Instructions to follow. I need the records below retyped exactly.

##########

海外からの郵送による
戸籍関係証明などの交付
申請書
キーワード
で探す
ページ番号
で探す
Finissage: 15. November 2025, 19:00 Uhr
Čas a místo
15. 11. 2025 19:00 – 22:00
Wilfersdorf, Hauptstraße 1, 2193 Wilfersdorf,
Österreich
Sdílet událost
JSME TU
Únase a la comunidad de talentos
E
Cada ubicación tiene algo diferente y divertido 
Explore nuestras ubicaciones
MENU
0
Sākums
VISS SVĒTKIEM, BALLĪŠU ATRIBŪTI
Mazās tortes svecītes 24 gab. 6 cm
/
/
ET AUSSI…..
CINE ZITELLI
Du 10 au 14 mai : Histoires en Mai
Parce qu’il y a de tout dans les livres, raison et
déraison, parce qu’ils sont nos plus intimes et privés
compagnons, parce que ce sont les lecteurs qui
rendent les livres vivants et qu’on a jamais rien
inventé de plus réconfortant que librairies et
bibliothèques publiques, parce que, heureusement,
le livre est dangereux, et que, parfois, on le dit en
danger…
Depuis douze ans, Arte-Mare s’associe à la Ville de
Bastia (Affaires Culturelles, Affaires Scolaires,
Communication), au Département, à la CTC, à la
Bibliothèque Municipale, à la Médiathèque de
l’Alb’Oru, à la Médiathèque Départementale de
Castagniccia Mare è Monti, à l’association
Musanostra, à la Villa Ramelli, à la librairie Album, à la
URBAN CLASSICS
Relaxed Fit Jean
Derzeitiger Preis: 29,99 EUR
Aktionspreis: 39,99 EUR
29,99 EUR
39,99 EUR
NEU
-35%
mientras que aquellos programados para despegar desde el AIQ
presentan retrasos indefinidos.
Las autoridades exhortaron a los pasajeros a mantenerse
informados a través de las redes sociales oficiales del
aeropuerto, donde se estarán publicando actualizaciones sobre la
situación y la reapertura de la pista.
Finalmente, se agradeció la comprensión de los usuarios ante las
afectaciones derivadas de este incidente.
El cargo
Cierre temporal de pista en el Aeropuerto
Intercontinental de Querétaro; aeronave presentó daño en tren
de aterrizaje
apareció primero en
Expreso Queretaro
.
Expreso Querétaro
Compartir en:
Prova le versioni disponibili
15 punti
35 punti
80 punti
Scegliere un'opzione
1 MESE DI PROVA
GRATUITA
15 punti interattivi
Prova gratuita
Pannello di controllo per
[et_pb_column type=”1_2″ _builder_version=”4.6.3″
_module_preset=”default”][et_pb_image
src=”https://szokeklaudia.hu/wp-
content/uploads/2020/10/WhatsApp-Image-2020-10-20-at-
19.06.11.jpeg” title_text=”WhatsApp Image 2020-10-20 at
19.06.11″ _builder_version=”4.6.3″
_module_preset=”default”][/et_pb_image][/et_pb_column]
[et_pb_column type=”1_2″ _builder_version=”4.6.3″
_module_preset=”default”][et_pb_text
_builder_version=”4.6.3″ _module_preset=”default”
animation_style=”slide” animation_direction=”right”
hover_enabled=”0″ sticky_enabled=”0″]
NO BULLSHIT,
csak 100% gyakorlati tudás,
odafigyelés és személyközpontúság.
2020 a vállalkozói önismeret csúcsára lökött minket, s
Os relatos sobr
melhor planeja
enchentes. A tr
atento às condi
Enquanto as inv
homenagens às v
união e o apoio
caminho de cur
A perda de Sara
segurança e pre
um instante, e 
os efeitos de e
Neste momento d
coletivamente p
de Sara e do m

##########

Solution to the problem.
海外からの郵送による
戸籍関係証明などの交付
申請書
キーワード
で探す
ページ番号
で探す
Finissage: 15. November 2025, 19:00 Uhr
Čas a místo
15. 11. 2025 19:00 – 22:00
Wilfersdorf, Hauptstraße 1, 2193 Wilfersdorf,
Österreich
Sdílet událost
JSME TU
Únase a la comunidad de talentos
E
Cada ubicación tiene algo diferente y divertido 
Explore nuestras ubicaciones
MENU
0
Sākums
VISS SVĒTKIEM, BALLĪŠU ATRIBŪTI
Mazās tortes svecītes 24 gab. 6 cm
/
/
ET AUSSI…..
CINE ZITELLI
Du 10 au 14 mai : Histoires en Mai
Parce qu’il y a de tout dans les livres, raison et
déraison, parce qu’ils sont nos plus intimes et privés
compagnons, parce que ce sont les lecteurs qui
rendent les livres vivants et qu’on a jamais rien
inventé de plus réconfortant que librairies et
bibliothèques publiques, parce que, heureusement,
le livre est dangereux, et que, parfois, on le dit en
danger…
Depuis douze ans, Arte-Mare s’associe à la Ville de
Bastia (Affaires Culturelles, Affaires Scolaires,
Communication), au Département, à la CTC, à la
Bibliothèque Municipale, à la Médiathèque de
l’Alb’Oru, à la Médiathèque Départementale de
Castagniccia Mare è Monti, à l’association
Musanostra, à la Villa Ramelli, à la librairie Album, à la
URBAN CLASSICS
Relaxed Fit Jean
Derzeitiger Preis: 29,99 EUR
Aktionspreis: 39,99 EUR
29,99 EUR
39,99 EUR
NEU
-35%
mientras que aquellos programados para despegar desde el AIQ
presentan retrasos indefinidos.
Las autoridades exhortaron a los pasajeros a mantenerse
informados a través de las redes sociales oficiales del
aeropuerto, donde se estarán publicando actualizaciones sobre la
situación y la reapertura de la pista.
Finalmente, se agradeció la comprensión de los usuarios ante las
afectaciones derivadas de este incidente.
El cargo
Cierre temporal de pista en el Aeropuerto
Intercontinental de Querétaro; aeronave presentó daño en tren
de aterrizaje
apareció primero en
Expreso Queretaro
.
Expreso Querétaro
Compartir en:
Prova le versioni disponibili
15 punti
35 punti
80 punti
Scegliere un'opzione
1 MESE DI PROVA
GRATUITA
15 punti interattivi
Prova gratuita
Pannello di controllo per
[et_pb_column type=”1_2″ _builder_version=”4.6.3″
_module_preset=”default”][et_pb_image
src=”https://szokeklaudia.hu/wp-
content/uploads/2020/10/WhatsApp-Image-2020-10-20-at-
19.06.11.jpeg” title_text=”WhatsApp Image 2020-10-20 at
19.06.11″ _builder_version=”4.6.3″
_module_preset=”default”][/et_pb_image][/et_pb_column]
[et_pb_column type=”1_2″ _builder_version=”4.6.3″
_module_preset=”default”][et_pb_text
_builder_version=”4.6.3″ _module_preset=”default”
animation_style=”slide” animation_direction=”right”
hover_enabled=”0″ sticky_enabled=”0″]
NO BULLSHIT,
csak 100% gyakorlati tudás,
odafigyelés és személyközpontúság.
2020 a vállalkozói önismeret csúcsára lökött minket, s
Os relatos sobr
melhor planeja
enchentes. A tr
atento às condi
Enquanto as inv
homenagens às v
união e o apoio
caminho de cur
A perda de Sara
segurança e pre
um instante, e 
os efeitos de e
Neste momento d
coletivamente p
de Sara e do m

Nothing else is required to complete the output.